Image uploaded from iOS.jpg

I spent the weekend volunteering at the annual BsidesSF security conference, which piggybacks on the larger RSA Conference this week in San Francisco. A couple of the best talks involved issues related directly to CircleCI users. Here’s a recap for those who didn’t attend.

“How Secure Are Your Docker Images?” by Manideep Konakandla

There was standing room only for “How Secure Are Your Docker Images?” by Manideep Konakandla, who is a security researcher and student at Carnegie Mellon University. And when I say standing room only, I mean there were so many people in the room that organizers actually stashed a dozen overflow people behind the speaker!

Key takeaways included:

  • Remember not to store secrets in your Dockerfile or else fall victim to what happened at Twitter’s Vine product, where secrets were checked in and discovered by unscrupulous users.
  • Always set up containers with a user. By default, containers allow root access, which provides virtually unlimited access escalation privileges. Here’s the Docker documentation about how to do that.
  • Tag your docker images by version number and not the term latest. If a security patch is loaded into a new version of a latest image, any machine pulling it down will likely use the cached (and vulnerable) image instead.
  • Download all packages using GPG.
  • Use Docker Content Trust, which allows client-side signing and verification of image tags, among other things. Konakandla looked alarmed when only one software developer out of 15 (using Docker) said they were using it.
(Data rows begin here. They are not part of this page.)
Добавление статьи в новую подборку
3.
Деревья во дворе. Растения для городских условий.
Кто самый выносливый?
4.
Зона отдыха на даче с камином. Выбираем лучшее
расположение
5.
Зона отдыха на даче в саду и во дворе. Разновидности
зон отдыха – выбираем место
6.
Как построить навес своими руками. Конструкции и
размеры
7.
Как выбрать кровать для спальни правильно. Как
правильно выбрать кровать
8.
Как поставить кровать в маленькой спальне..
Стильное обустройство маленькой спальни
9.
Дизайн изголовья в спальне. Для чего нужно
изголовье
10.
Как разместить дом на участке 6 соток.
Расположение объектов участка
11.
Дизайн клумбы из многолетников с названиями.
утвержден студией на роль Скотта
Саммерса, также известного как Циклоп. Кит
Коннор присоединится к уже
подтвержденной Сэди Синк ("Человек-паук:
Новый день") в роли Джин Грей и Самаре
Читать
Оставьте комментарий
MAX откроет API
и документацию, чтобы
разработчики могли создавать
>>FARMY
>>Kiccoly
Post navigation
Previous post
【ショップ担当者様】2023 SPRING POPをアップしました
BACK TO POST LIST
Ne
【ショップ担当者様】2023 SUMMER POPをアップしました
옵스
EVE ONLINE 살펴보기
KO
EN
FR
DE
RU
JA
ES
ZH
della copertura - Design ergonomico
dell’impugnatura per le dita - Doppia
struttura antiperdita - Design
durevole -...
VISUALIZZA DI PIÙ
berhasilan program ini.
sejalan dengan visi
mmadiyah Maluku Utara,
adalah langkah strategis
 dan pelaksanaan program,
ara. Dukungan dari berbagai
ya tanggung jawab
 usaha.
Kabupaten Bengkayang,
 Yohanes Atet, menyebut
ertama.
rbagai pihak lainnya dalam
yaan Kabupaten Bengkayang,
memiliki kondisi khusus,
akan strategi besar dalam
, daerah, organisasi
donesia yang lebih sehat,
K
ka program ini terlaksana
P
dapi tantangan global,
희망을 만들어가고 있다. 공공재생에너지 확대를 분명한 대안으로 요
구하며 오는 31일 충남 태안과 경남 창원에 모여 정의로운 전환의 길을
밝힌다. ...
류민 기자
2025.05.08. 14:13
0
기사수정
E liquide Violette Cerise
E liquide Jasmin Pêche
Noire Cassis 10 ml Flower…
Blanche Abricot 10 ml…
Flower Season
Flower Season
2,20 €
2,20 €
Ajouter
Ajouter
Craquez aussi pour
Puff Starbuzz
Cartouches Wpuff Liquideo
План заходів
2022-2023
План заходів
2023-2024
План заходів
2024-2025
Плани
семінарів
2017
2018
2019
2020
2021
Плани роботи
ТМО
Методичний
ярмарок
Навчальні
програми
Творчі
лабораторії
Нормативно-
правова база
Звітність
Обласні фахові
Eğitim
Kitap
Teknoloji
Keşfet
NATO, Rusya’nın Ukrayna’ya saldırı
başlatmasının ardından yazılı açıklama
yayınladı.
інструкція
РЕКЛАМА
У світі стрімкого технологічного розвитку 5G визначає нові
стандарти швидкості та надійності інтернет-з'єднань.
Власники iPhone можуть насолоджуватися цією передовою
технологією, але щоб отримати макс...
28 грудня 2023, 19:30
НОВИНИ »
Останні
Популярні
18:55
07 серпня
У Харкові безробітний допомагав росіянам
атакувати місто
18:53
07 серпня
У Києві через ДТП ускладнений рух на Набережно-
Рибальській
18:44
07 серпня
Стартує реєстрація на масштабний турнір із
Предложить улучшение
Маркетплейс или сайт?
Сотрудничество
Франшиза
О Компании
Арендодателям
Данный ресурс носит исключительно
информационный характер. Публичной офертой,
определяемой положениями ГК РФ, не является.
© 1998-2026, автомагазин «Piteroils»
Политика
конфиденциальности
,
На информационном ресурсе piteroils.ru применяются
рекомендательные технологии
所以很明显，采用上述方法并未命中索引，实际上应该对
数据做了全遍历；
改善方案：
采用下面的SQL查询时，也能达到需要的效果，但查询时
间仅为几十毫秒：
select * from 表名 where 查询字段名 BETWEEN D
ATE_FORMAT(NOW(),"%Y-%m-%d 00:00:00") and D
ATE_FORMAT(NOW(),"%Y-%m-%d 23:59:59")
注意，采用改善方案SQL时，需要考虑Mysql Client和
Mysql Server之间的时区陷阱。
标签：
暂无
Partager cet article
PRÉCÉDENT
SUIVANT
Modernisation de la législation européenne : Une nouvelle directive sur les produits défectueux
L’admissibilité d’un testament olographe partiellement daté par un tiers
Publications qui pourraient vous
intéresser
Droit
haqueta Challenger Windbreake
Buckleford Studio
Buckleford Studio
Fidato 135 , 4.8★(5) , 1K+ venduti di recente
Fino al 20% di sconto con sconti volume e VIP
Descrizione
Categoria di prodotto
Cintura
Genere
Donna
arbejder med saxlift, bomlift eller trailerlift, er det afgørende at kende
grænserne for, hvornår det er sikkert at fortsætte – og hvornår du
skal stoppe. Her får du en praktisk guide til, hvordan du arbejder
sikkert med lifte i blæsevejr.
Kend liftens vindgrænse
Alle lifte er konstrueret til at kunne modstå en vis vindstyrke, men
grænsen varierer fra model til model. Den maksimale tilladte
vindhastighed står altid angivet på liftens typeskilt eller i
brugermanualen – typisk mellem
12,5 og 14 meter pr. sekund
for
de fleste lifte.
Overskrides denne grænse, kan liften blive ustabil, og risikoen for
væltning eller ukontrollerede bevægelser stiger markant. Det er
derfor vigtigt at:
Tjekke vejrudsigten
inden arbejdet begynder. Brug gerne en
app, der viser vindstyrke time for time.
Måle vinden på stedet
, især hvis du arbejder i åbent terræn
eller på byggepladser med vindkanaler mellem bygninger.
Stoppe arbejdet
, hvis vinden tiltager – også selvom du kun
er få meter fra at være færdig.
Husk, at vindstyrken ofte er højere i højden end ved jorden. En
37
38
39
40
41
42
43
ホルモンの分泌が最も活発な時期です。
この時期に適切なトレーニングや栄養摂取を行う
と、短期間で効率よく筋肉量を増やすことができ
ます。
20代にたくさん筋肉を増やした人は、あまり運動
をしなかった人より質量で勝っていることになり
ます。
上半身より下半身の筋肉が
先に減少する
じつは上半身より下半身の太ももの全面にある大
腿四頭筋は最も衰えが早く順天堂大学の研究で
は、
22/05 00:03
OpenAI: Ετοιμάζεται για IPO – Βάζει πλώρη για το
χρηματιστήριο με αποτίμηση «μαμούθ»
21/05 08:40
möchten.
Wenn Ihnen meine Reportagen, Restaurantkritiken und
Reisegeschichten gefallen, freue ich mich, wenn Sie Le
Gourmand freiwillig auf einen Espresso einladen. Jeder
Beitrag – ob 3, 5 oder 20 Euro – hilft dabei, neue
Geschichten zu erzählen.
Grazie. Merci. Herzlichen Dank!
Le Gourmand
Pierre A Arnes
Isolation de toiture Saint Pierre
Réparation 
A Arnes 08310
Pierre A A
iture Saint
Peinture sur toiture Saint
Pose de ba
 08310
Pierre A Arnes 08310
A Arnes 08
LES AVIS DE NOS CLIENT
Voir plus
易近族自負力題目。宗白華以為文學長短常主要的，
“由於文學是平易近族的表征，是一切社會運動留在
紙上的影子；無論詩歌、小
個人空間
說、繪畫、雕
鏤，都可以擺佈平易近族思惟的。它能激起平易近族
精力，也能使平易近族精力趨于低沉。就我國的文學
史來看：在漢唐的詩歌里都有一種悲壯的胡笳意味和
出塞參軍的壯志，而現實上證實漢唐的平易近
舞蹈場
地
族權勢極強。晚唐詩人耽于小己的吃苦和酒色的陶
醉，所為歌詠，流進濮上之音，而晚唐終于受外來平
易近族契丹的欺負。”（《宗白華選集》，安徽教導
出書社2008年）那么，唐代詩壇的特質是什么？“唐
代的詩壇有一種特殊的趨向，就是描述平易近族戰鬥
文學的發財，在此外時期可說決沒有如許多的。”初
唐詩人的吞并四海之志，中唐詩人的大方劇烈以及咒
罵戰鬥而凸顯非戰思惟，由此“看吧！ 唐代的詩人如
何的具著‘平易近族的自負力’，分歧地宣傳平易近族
“Five Keys to Building an Application Security Program in the Age of DevOps” by Tim Jarrett of Veracode was another useful talk.

Key takeaways included:

  • Automate Security: Depending on the type of application under development, focus on automating as much security testing as possible. This keeps trigger-happy developers happy by avoiding gating and manual penetration testing.
  • Fail Quickly: Set up systems of code coverage to ensure the ability to rapidly locate the author of insecure code once it is pushed. This avoids having to track down someone six months after the fact.
  • No False Alarms: Focus on small amounts of good security data so alerts aren’t ignored by developers eager to deploy.
  • Build Security Champions: Make developers love security so they’re part of the solution.
  • Keep Operational Visibility: Track all deployed code.
  • Microservices: Pushing small amounts of new changes is vastly easier to secure and track than changes to monolithic code bases.